Una entrenadora contra el miedo
La exjugadora francesa Mauresmo se estrena en el banquillo del británico Murray, que defiende el título londinense
Ni siquiera Shaquille O'Neal, con sus 2,16m de estatura, puede hacerse notar entre la multitud. A las 13.00 en punto, como mandan las tradiciones de la catedral de la hierba, Andy Murray pisa el césped de la central de Wimbledon y miles de personas se levantan como impulsadas por un resorte. La ovación es ensordecedora. El público reconoce a su campeón, el primer británico en levantar la Copa en 77 años, y le acuna en su defensa del título, que comienza con un 6-1, 6-4 y 7-5 sobre el belga Goffin. Ya está terminando el homenaje, que arrastra incluso al duque de Kent y al resto de los nobles del palco real, normalmente tan hieráticos, cuando una exjugadora ocupa el único asiento libre que queda en el banquillo del número cinco. Es Amélie Mauresmo. La nueva entrenadora de Murray. Una mujer en un mundo salvajemente masculino, donde los hombres mandan como técnicos también en el cuadro femenino, y que ha sido recibida con sorpresa generalizada, interés, y machismo esporádico.

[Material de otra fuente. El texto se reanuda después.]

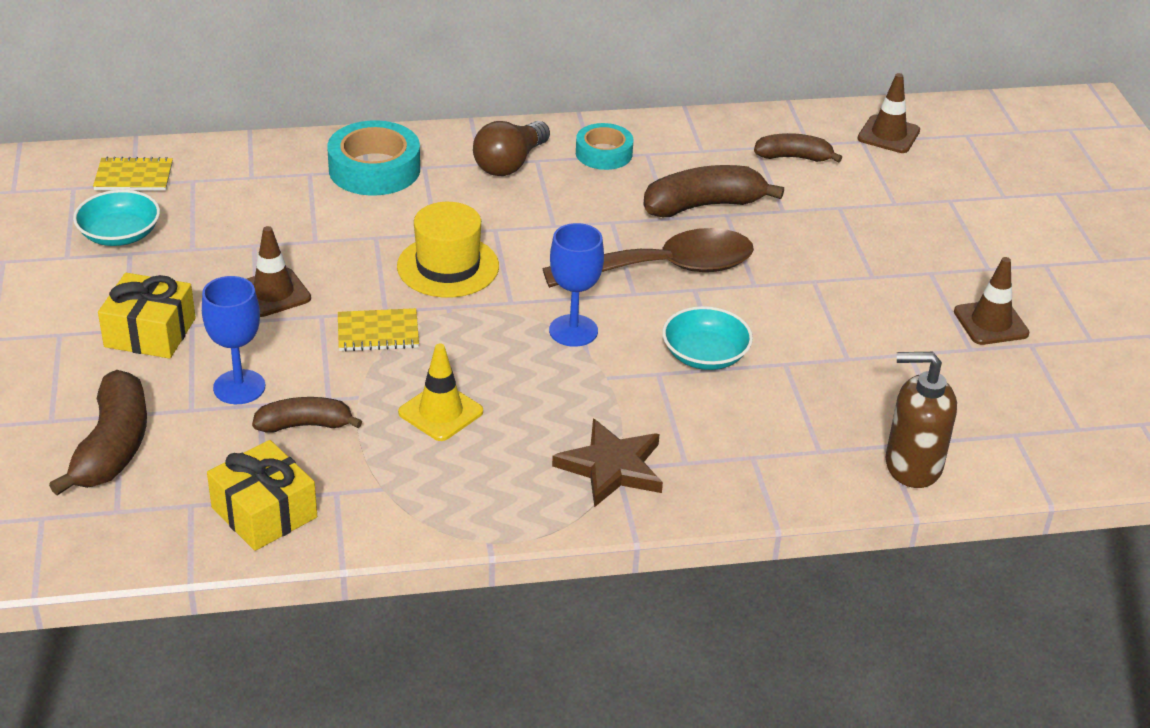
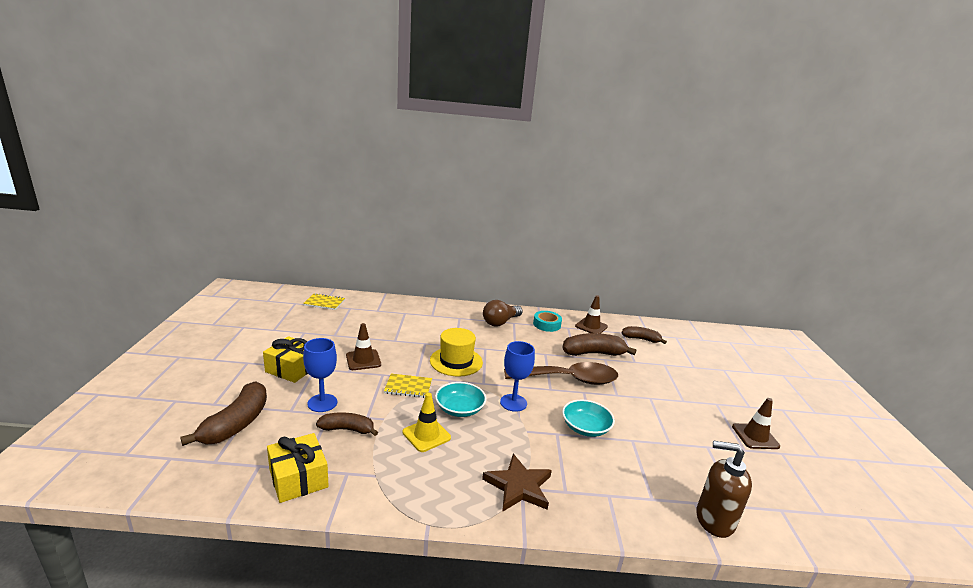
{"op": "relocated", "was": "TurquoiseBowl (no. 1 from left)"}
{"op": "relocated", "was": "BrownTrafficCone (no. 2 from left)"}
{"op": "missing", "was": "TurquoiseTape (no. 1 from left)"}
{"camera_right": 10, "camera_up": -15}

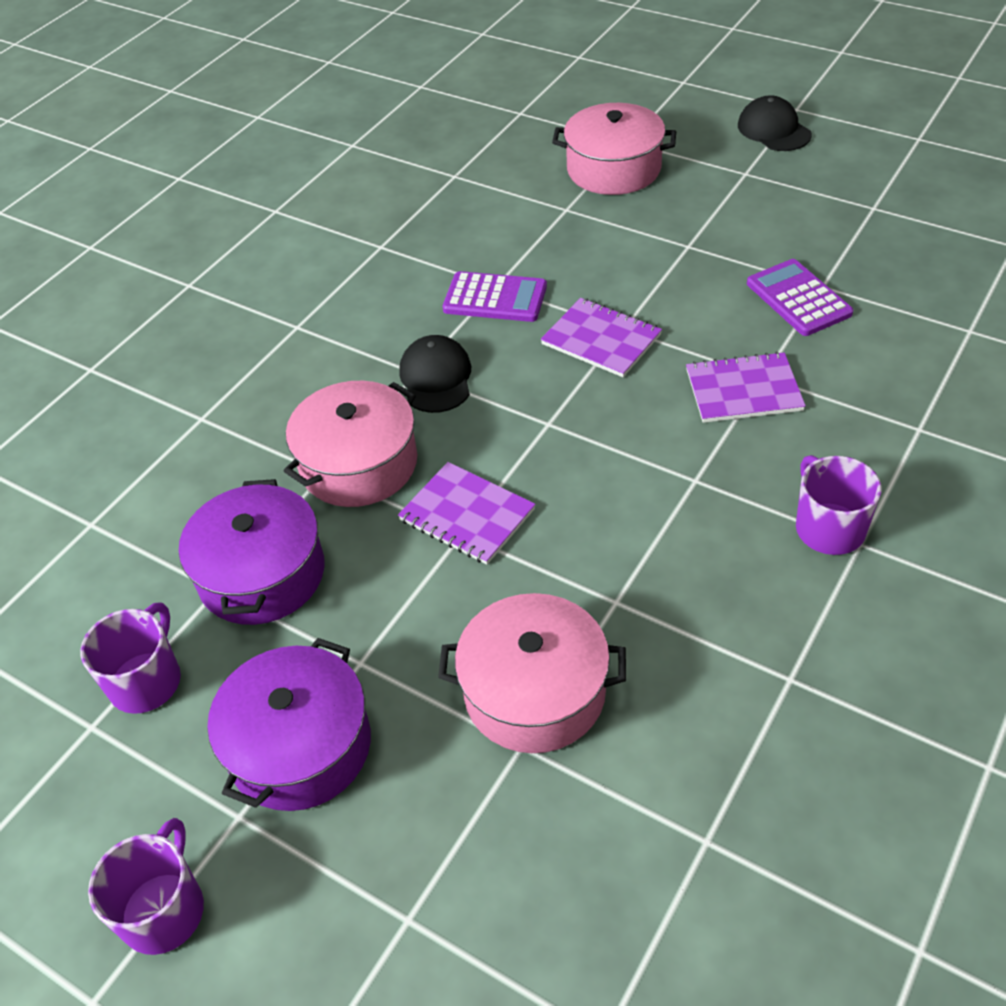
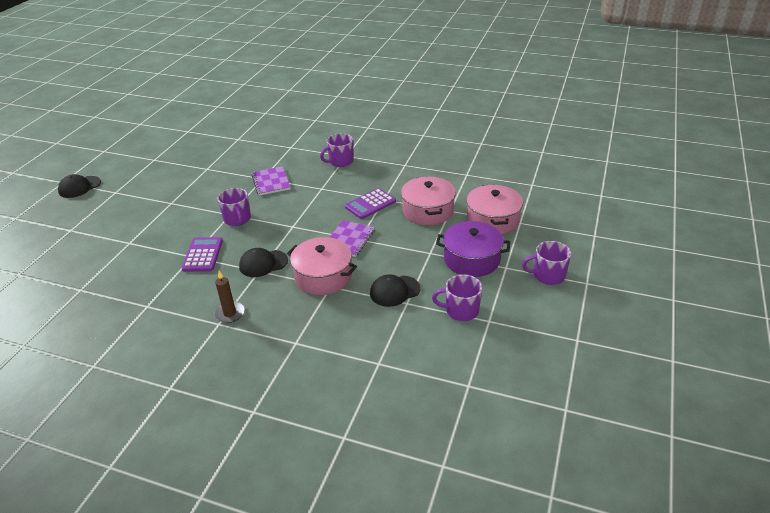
{"op": "appeared", "now": "BrownCandle"}
{"op": "exchanged", "was": "PurpleNotebook (no. 2 from left)", "now": "PurpleMug (no. 1 from left)"}
{"op": "relocated", "was": "PurpleCalculator (no. 2 from left)"}
{"op": "exchanged", "was": "PurplePot (no. 1 from left)", "now": "BlackCap (no. 3 from left)"}
{"op": "relocated", "was": "PinkPot (no. 3 from left)"}
{"camera_right": -105, "camera_up": -10}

"Son días de igualdad de derechos. Hay que ser políticamente correcto. Alguien tiene que probarlo. No seré yo", ironizó el australiano Matosevic, verdugo de Fernando Verdasco (6-4, 4-6, 6-4 y 6-2). "Creí que era una broma. Es un shock total", dijo Virginia Wade, la última ganadora británica de Wimbledon (1977).
¿Por qué elegir a Mauresmo, de 34 años, exnúmero uno, campeona de dos grandes y medallista olímpica? "Porque Amélie lo pasó mal con los nervios y los acabó dominando al final de su carrera", contestó Murray, al que Ivan Lendl dejó de guiar en marzo. "Creo que un entrenador que ha tenido ese tipo de problemas puede ayudarme más que uno que no los ha tenido".

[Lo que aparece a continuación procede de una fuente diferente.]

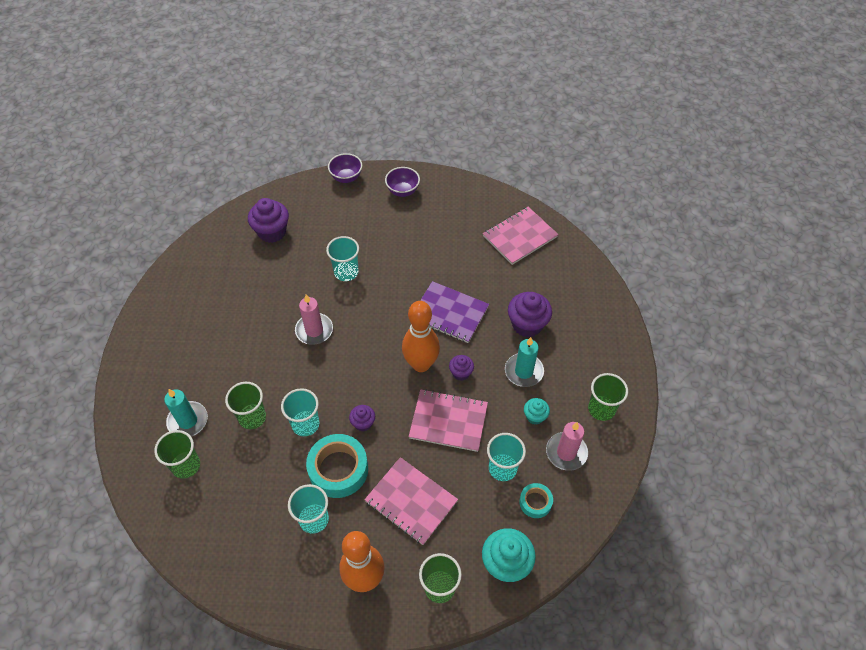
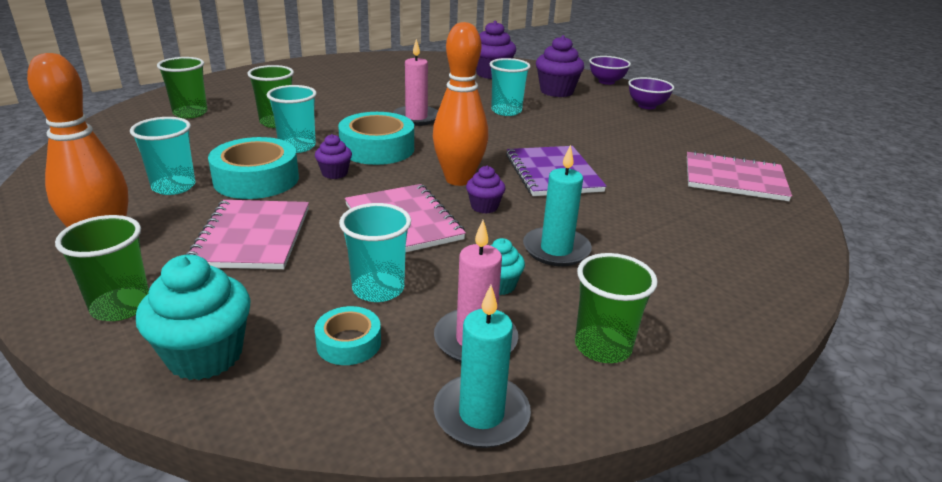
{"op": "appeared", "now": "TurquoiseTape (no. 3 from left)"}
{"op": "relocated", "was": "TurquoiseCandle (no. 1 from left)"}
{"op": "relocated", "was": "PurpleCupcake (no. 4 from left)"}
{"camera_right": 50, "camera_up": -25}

"Ella lo pasó mal con los nervios y luego los dominó", explica el número cinco mundial
Los nervios de Murray se miden con estadísticas. Este tenista notable, campeón de dos grandes y ganador de dos medallas olímpicas, ha perdido cinco finales de Grand Slam y siete semifinales. En muchos de esos partidos se le vio lívido, ahogado por la presión. Mauresmo, que sufrió de lo mismo hasta que logró su bella victoria en Wimbledon 2006, será ahora la encargada de ayudarle a digerir esos momentos de tensión extrema. Para empezar, aporta al nutrido grupo del británico, al que entrenó en su día su madre, una forma de ser alejada del humor cuartelario que lo presidía. Cuenta Mauresmo que el mensaje de texto con la propuesta del británico le llegó de noche. "Hombre, ¡pues no son horas!", bromeó con él. Desde entonces, le acompaña en la gira de hierba, siempre con sus cordones y su raqueta rosa, como el corazón que llevaba ayer en la camiseta. "Creo que busca algo diferente en cuanto al trato de las emociones y la sensibilidad", dijo la francesa.

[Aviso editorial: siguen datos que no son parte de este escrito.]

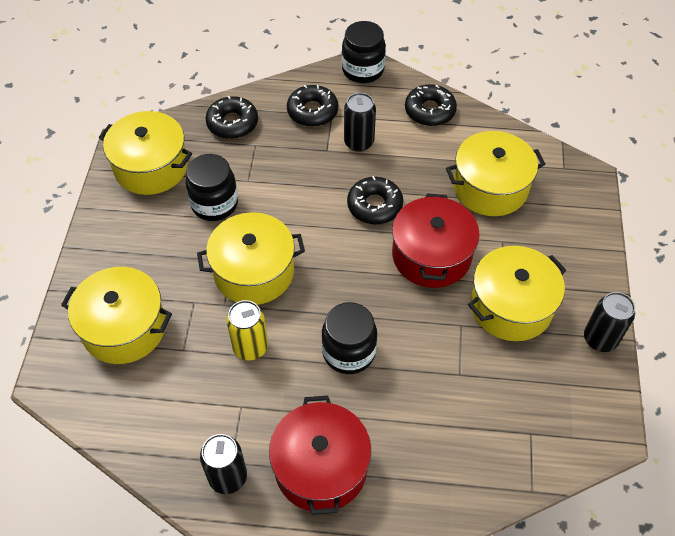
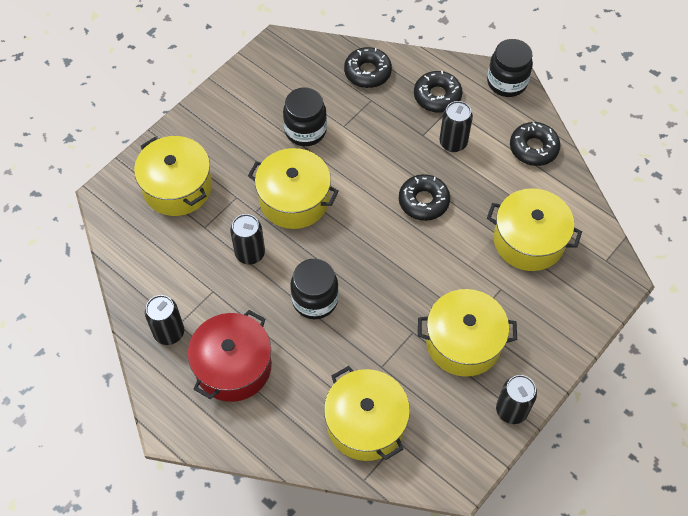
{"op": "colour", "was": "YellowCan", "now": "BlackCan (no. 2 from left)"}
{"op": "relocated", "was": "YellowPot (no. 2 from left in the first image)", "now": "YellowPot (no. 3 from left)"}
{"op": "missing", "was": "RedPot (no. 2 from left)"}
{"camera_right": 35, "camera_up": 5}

"Escucha bien y es firme", dijo Murray. "Cené con ella para que me explicara cómo había manejado las emociones de llegar a Wimbledon como campeona. Me recomendó disfrutar de la atmósfera, entrar en la pista como el campeón defensor, porque nunca se sabe si volverás".
A Murray se le tiene por un tipo introvertido. La realidad no tiene nada que ver. Es un chico sensible que llora igual cuando pierde una final que cuando le conceden una distinción en su terruño de Dunblane, en Escocia. Con el objetivo de entenderle, llega Mauresmo al circuito masculino. Allí trabaja también Anastasiia Kukushkina, que se casó en 2011 con el que era su pupilo desde 2009, Mikhail Kukushkin. También la madre de Istomin, que aconseja a su hijo. Murray, sin embargo, es el primer tenista de elite que se atreve a derribar una barrera invisible para intentar seguir ganando grandes. Frente a la presión, la experiencia de Amélie Mauresmo como escudo.